Lleno de desconcierto y de angustia me levanté de mi asiento y decidí que tenía que llegar hasta él como fuera, cogí mi cuaderno azul, pues era lo más valioso que llevaba y me abrí camino a través del pasillo arrollando a los viajeros que caminaban en sentido contrario al mío, el tren saldría en breve y ahora lo inundaba todo el bullicio propio de la gente que llega a última hora y busca su asiento en un vagón ya atestado al mismo tiempo que un hueco en el que meter sus maletas. Decidido a todo corrí hacia la escalera mecánica que conducía al paso superior que llevaba al andén contrario y mientras corría no tenía en mi mente más que la imagen de aquel hombre idéntico en todo a mí, sus ojos, el color de su pelo, su expresión, hasta las gafas que llevaba  y la ropa que vestía eran del mismo estilo que la mía.
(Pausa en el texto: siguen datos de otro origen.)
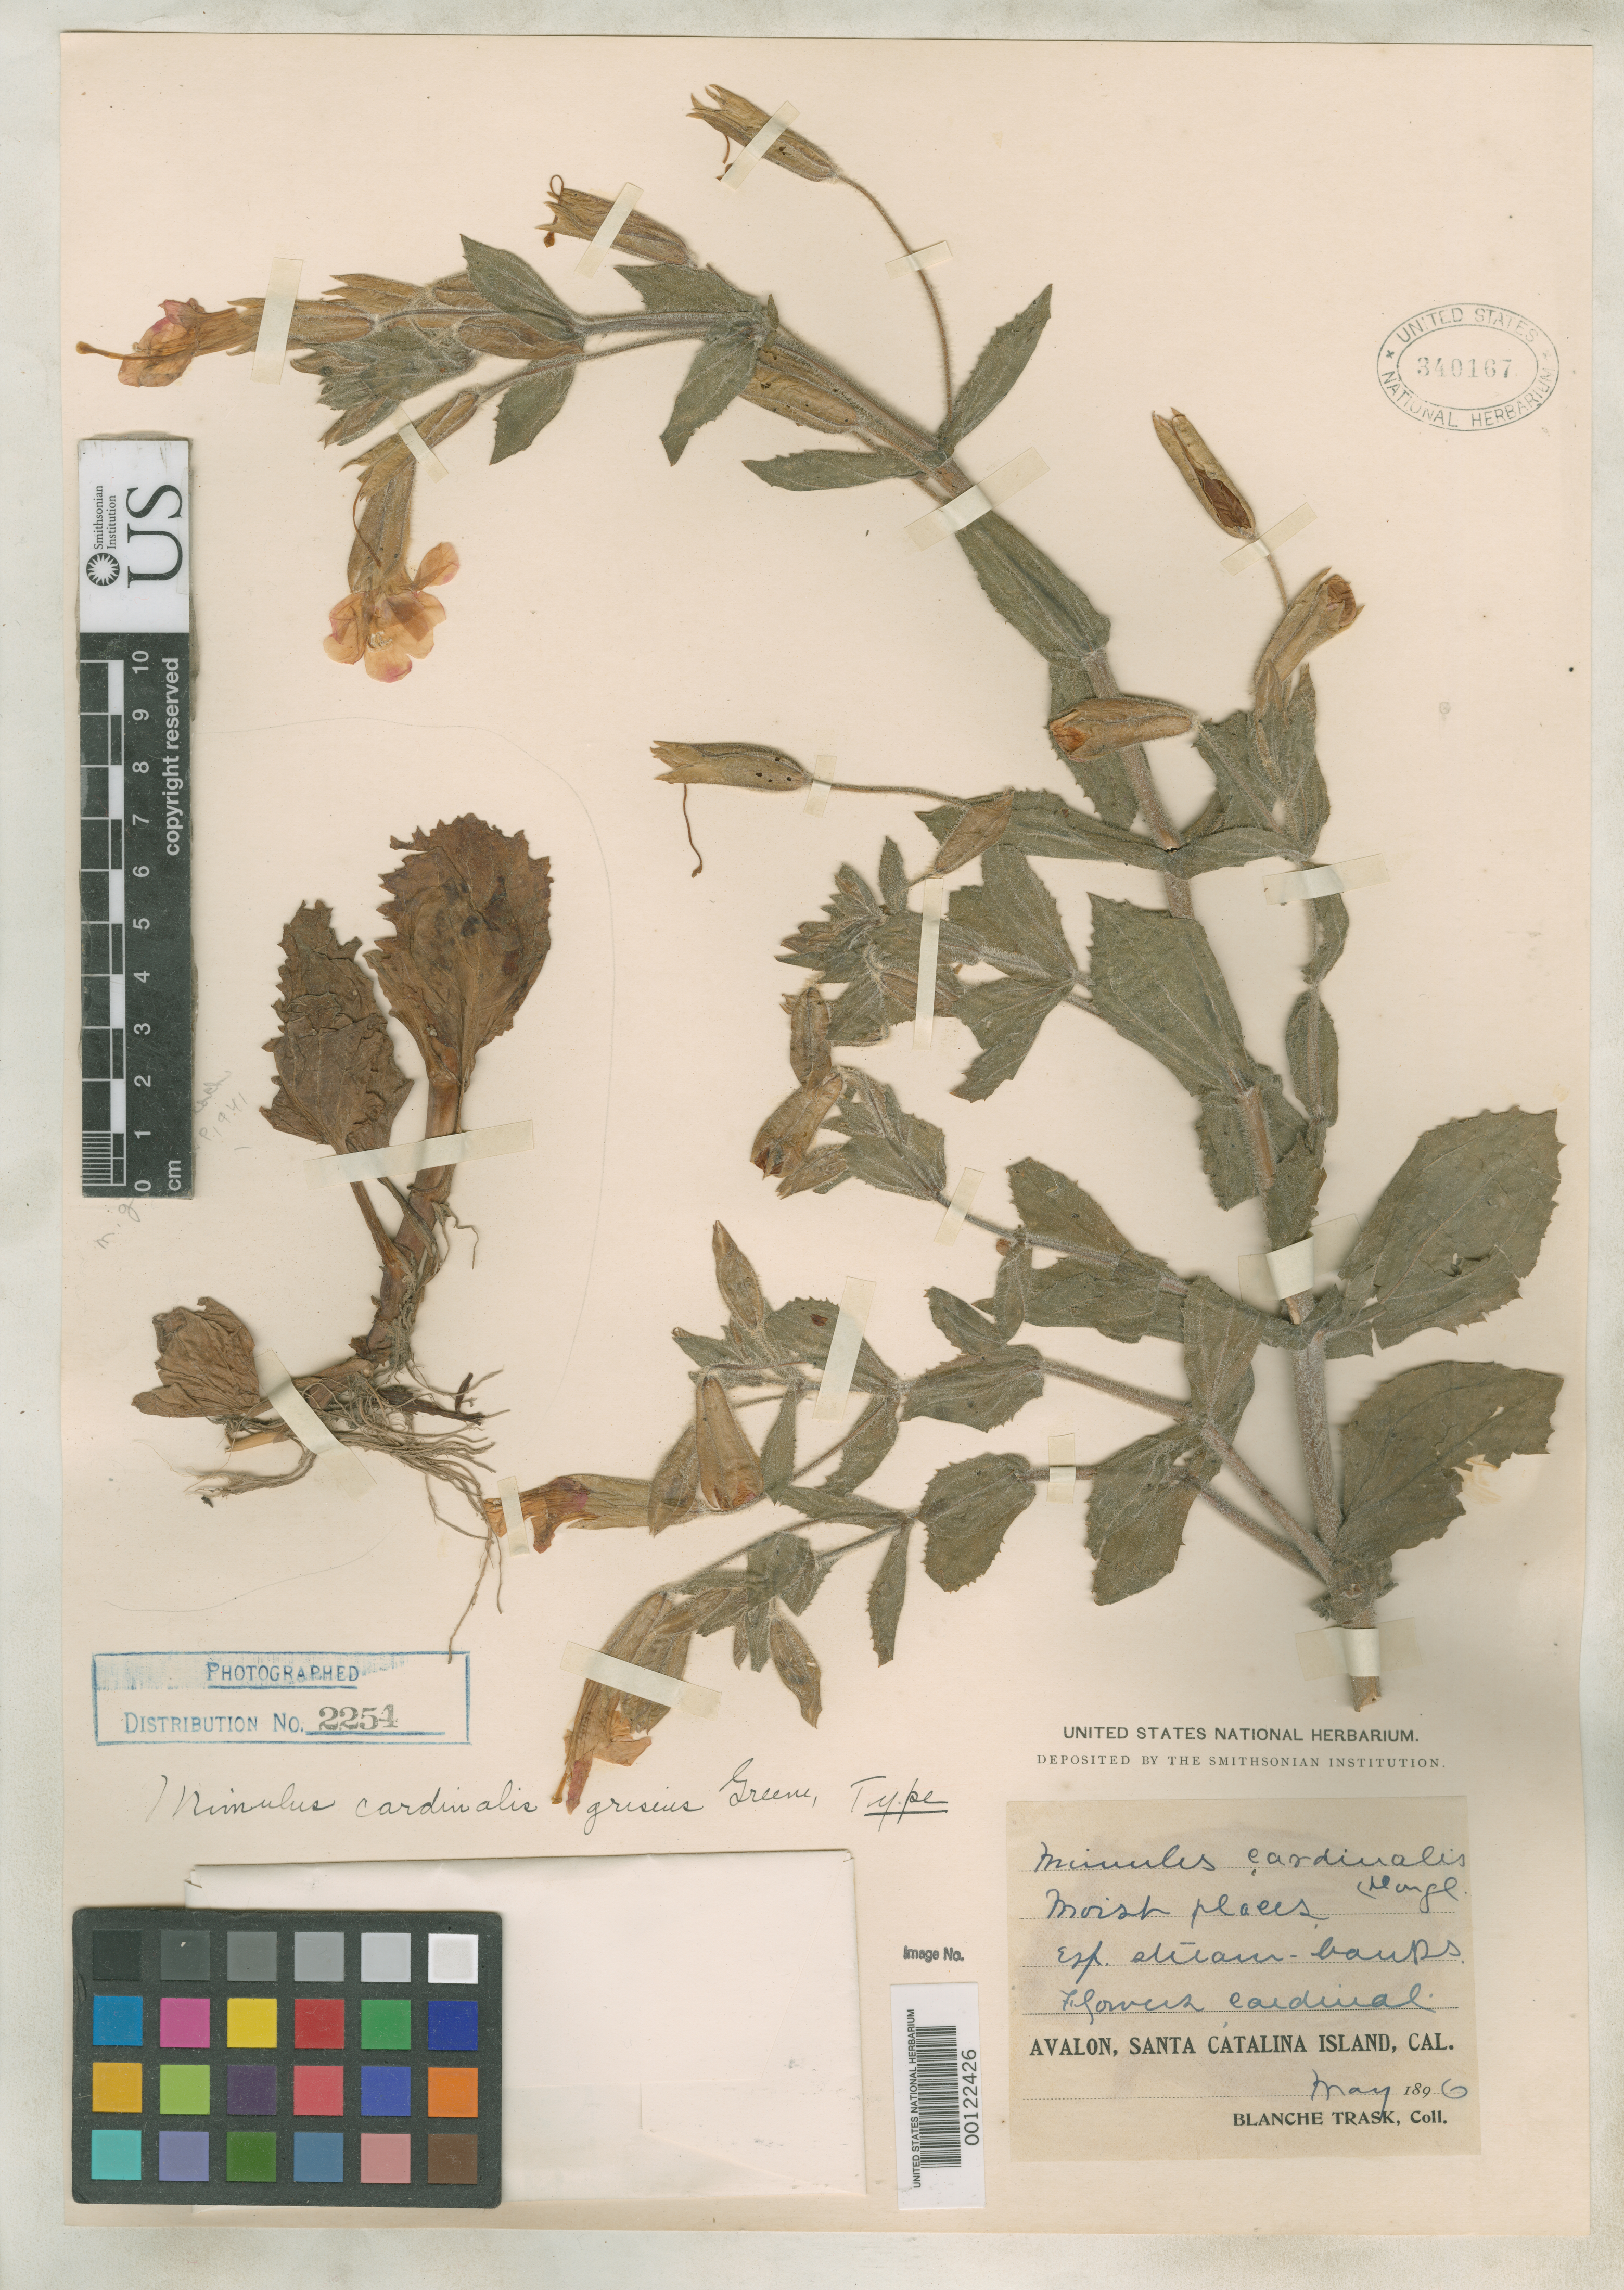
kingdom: Plantae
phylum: Tracheophyta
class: Magnoliopsida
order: Lamiales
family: Phrymaceae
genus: Mimulus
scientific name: Mimulus cardinalis var. griseus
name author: Greene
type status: Holotype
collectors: B. Trask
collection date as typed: May 1896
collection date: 1896-05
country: United States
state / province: California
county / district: Los Angeles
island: Santa Catalina Island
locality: Avalon.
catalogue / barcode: US 340167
 Por fin conseguí llegar hasta la entrada del vagón en el que viajaba mi doble, subí de un salto pero en ese momento me quedé paralizado por un instante, necesitaba tranquilizarme y pensar en la manera en la que abordaría a aquella persona. La megafonía de la estación anunciando la próxima salida del tren en el que ahora me hallaba zanjó mis dudas y eché a caminar de nuevo hacia el interior del vagón mientras concentraba mi mirada en intentar localizar al inquietante pasajero. El vagón estaba abarrotado de viajeros y no era fácil localizar a una persona en concreto, pronto creí reconocer el asiento donde se sentaba aquel hombre pero con enorme sorpresa comprobé que estaba vacío, así que con voz temblorosa pregunté a los pasajeros de los asientos contiguos sobre la persona que se sentaba allí hacía tan solo unos minutos, pero sólo acertaron a balbucear confusas palabras incoherentes.
 Estaba tan agitado que no percibí a tiempo cómo la megafonía había anunciado la ya inminente salida de mi tren, en ese momento me quedé paralizado pues observé como desde la ventanilla del que era mi vagón, en el tren en el que yo debía haber viajado me hacía señas el hombre que era idéntico a mí, entendí que quería decirme alguna cosa y bajé la ventanilla junto al que había sido su asiento. Ahora al fin nos mirábamos cara a cara, yo estaba absorto y no acertaba a decir nada, él en cambio me sonreía placidamente y al mismo tiempo que el tren que había sido el mío y ahora era el suyo arrancaba lentamente y comenzaba a alejarse de la estación, con una voz exacta a la mía me dijo casi gritando: sí, amigo yo también he querido siempre subir a un tren que no sé adonde va, y se alejó para siempre agitando a modo de despedida un cuaderno delgado de tapas azules.